Newt Gingrich took a principled stand Friday: "I am not for amnesty for anyone. I am not for a path to citizenship for anybody who got here illegally.”
This, of course, is a slap in the face to the Newt Gingrich who famously said earlier this week that illegal immigrants who came to the US 25 years ago, are home owners, have a couple of kids, a couple of grand kids, go to church and who hate liberals should not be deported.
The beauty of Newt Gingrich is that if you hear a position of his that you think is ludicrous, all you have to do is wait a few days and he will take another position that is diametrically opposed to it. Newt’s policy shape-shifting is categorically different from Romney’s. Whereas Romney takes a poll and then rejects his previously firmly held belief to take a new, much more conservative position in order to pander to an extreme right-wing constituency, Gingrich’s policy waffles are very different. With Gingrich, it’s not so much pandering. Gingrich really does seem to believe that he is the greatest philosopher king in the history of the world. Gingrich loves the sound of his own voice, especially when he uses words like “frankly,” “historically” and when he proclaims that everyone else thinks “tactically” whereas he alone is able to think “strategically.”
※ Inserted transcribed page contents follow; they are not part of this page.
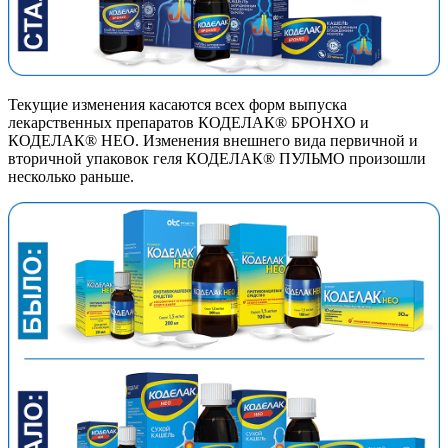
Текущие изменения касаются всех форм выпуска
лекарственных препаратов КОДЕЛАК® БРОНХО и
КОДЕЛАК® НЕО. Изменения внешнего вида первичной и
вторичной упаковок геля КОДЕЛАК® ПУЛЬМО произошли
несколько раньше.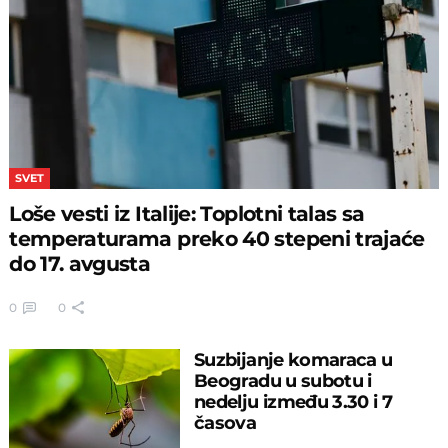
SVET
Loše vesti iz Italije: Toplotni talas sa
temperaturama preko 40 stepeni trajaće
do 17. avgusta
0
0
Suzbijanje komaraca u
Beogradu u subotu i
nedelju između 3.30 i 7
časova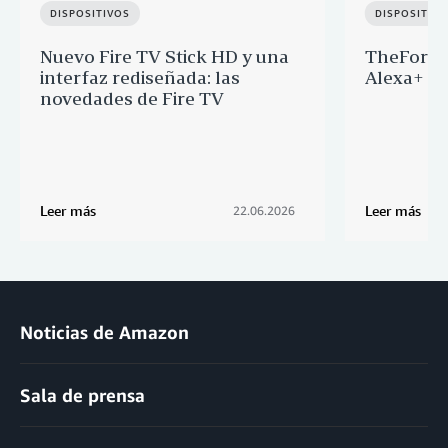
DISPOSITIVOS
DISPOSITIV
Nuevo Fire TV Stick HD y una
TheFork y
interfaz rediseñada: las
Alexa+ p
novedades de Fire TV
Leer más
Leer más
22.06.2026
Noticias de Amazon
Sala de prensa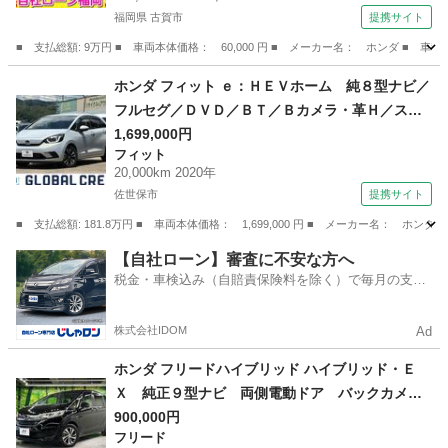
福岡県 古賀市
提携サイト
■ 支払総額: 9万円 ■ 車両本体価格： 60,000 円 ■ メーカー名： ホンダ ■
福岡
古賀市
ライフ
ホンダ フィット ｅ：ＨＥＶホーム 純８型ナビ／
フルセグ／ＤＶＤ／ＢＴ／Ｂカメラ・革Ｈ／ステ
リモ・ＥＴＣ・シャトル純１５ＡＷ・ＬＥＤヘッ
1,699,000円
フィット
ドライト／ライトレベライザー・ＡハイＢ・Ａリ
20,000km 2020年
トラＭ・ホンダＳ・誤発進・コーナーセンサー
佐世保市
提携サイト
（なし）
■ 支払総額: 181.8万円 ■ 車両本体価格： 1,699,000 円 ■ メーカー名
長崎
佐世保市
フィット
【自社ローン】審査に不安な方へ
税金・車検込み（自賠責保険料を除く）で毎月の支払
額は一定の自社ローン🚗
株式会社IDOM
Ad
ホンダ フリードハイブリッド ハイブリッド・Ｅ
Ｘ 純正９型ナビ 両側電動ドア バックカメ
ラ 衝突被害軽減システム レーダークルーズ
900,000円
フリード
禁煙車 ハーフレザーシート コーナーセンサ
Newt gives off the sense that when he utters an opinion, the mere fact that he utters it makes it profound and inherently correct, even if it directly contradicts what he said the previous week, day, or minute. Mitt is under no such illusion.
The fascinating thing about Newt is that there was a time when his headline-making sound bites were for saying things that were so wildly demagogic it made your teeth hurt, i.e. back in 1994 when he proclaimed that Susan Smith had killed her kids because liberals had controlled congress for 40 years (smith had been abused by her Republican, Christian Coalition-leading father).
Nowadays, Newt gets into trouble for saying things that are demonstrably true, i.e. Paul Ryan’s budget plan is “Right-wing Social Engineering” and his bit about not deporting immigrants who have been here for 25 years and are entrenched, productive members of society. Newt’s transformation is a perfect reflection of the change into the Republican Party over the last 20 years. The Party has moved so far to the right in recent years that GOP politicians who were once on the outside right wing fringes of the GOP are now lambasted as being “liberals” for occasionally dipping their toes into the fact-based world of reality.